French whalers appeared in the 1830s, mostly working off Banks Peninsula until the 1840s. Some eventually settled.

Novel discoveries

The voyages of Tasman and others had inspired French writers from as early as 1681. Voltaire, Alexandre Dumas the elder and Jules Verne subsequently drew on accounts of New Zealand contact.

The explorer Dumont d’Urville wrote what is arguably New Zealand’s first novel. Les Zélandais: histoire australienne is based on his encounters with Māori in 1824. Set in Northland, it relates the fortunes of the people of Tiami and their chief. Dumont d’Urville depicts them sympathetically, their culture about to be changed dramatically by the arrival of Europeans.

Missionaries

The French had a major influence on the Catholic Church in New Zealand. The Pacific had been allocated by the Pope to French missionaries in 1829, and in 1835 the western portion including New Zealand was made a parish. Bishop Jean Baptiste François Pompallier was sent out to head the mission, and arrived in the Hokianga in 1838. The first bishop of any denomination in New Zealand, he became the leading light of the Catholic Church for the next 30 years.

Pompallier and his missionaries from the order of the Society of Mary (Marists) faced poverty, hardship, opposition from Protestant missionaries, and hostile Māori who distrusted the French. But they quickly learned English and Māori, and in 10 years 5,000 people were baptised. Mission stations were established from north Auckland to Akaroa.

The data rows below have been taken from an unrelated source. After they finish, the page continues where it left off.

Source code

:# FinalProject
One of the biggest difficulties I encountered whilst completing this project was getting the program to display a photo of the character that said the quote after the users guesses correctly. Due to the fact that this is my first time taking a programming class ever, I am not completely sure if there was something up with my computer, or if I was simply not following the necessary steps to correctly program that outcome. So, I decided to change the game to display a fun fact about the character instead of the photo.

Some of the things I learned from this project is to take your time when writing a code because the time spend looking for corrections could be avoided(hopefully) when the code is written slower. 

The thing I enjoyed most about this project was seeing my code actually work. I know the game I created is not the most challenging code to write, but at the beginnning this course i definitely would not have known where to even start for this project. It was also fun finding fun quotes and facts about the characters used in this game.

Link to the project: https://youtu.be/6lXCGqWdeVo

For Māori, becoming Catholic was a gesture of dissatisfaction with Protestant missionaries and the British Crown. But Catholicism did not remain associated with protest for long. During the New Zealand wars in the mid-1800s, Pompallier sided with the government. He abandoned the Māori mission, and in the 1860s condemned the indigenous Pai Mārire religious movement. The new focus of the Catholic Church was to minister to the country’s Europeans.

The gold rushes of the 1860s and 1870s took the priests to Southland, to work with the mining communities. French Marists were a significant part of the clergy in Wellington and Canterbury until around 1885, and remained until the 1930s. They made a substantial contribution to Catholic education.

The missionaries, and later the Sisters of Mercy, accomplished groundbreaking welfare work with Māori and Pākehā. As well as churches and chapels, they built schools, hospitals and orphanages. The most well-known missionary was Suzanne Aubert, who arrived in 1860 and founded the Daughters of Our Lady of Compassion.

Today, there are at least 11 Catholic orders which maintain their contact with France.